彫るのも一瞬だったし、活動時間をひたすらに持て余した。


展覧会に掲示される作品だったのだけれど、これをたくさんの人に見られるのがすごく嫌だった。

納得いく作品を作れなかった、というより作品と向き合わなかっただけ。

作品と向き合って、思うようなモノが作れないことが怖かった。



高校の芸術科目は選択制、自分は音楽にしたため美術の思い出はこのくらい。

「自分は下手だから」といつも逃げていた気がする。





そんな私も

母になり、今毎日イラストを描いている。

名乗るには勇気がいるし、まだ半人前にもなれていないけど「イラストレーターになりたい」と思うようになった。
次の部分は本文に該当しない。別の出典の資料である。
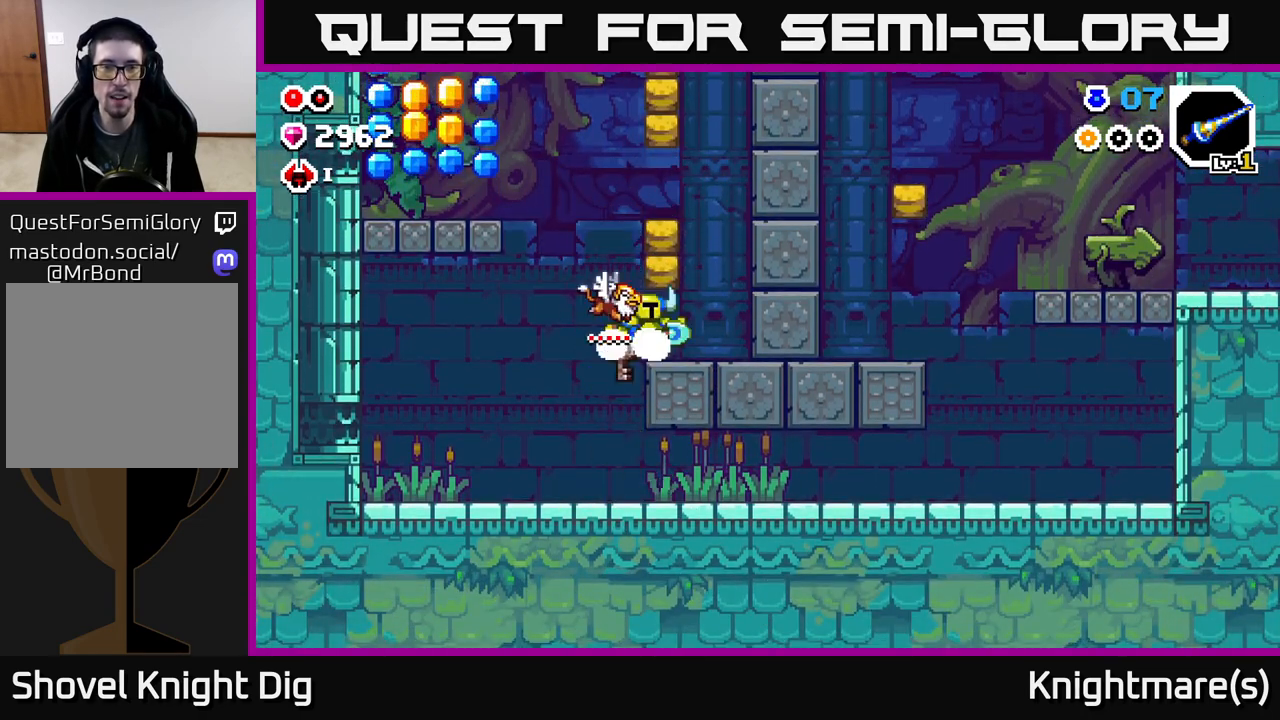
{"buttons": ["A"], "left_stick": "right", "right_stick": "center", "events": [[283, "A", "down"]]}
今年の1月あたりから。かなりの本気度で。




前職は

「小学校教員」

小さい頃から「先生になりたい!」と思っていたわけではない。

学校は楽しかったし思い出もいっぱいあるけれど、学校そのものが大好きだった感じではないかも。中高では授業で寝ていたことも多々あり。
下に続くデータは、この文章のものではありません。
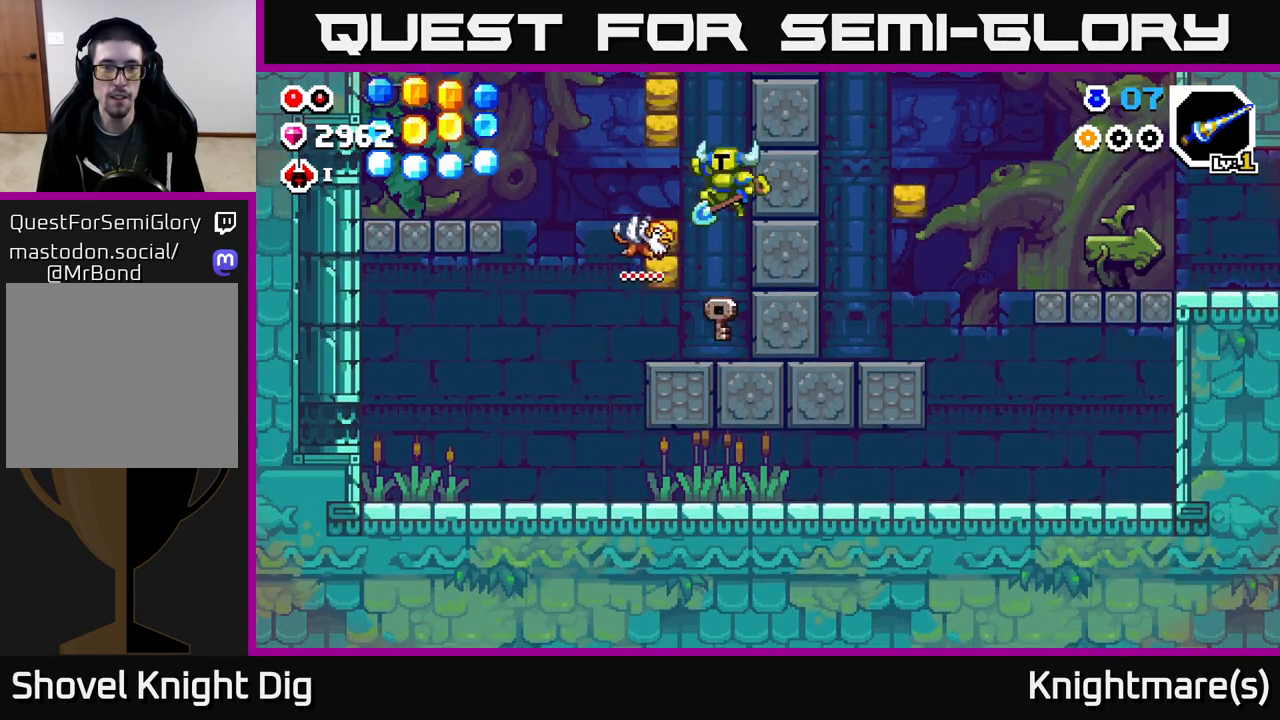
{"buttons": [], "left_stick": "center", "right_stick": "center", "events": [[17, "left_stick", "left"], [50, "X", "down"], [117, "A", "up"], [167, "X", "up"], [167, "left_stick", "center"]]}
そんな人間でも大学進学を決めたとき「先生になってみたい」と思った。


すごく得意な教科がない分、逆にものすんごく苦手な教科があるわけでもない。

運動も好きだし、ピアノも弾ける。子どもも大好き。

自分がもっている能力的に先生が合いそうだし

「学校でなかなか意見が言えない子」「先生〜!って自分から駆け寄っていけないタイプの子」も含めた全員が、存在意義を感じられるようなクラスを作れたらな…


とふと思ったから。




教育学部がある大学に行かせてもらい、教育実習、教員採用試験を経て無事「小学校教員」に。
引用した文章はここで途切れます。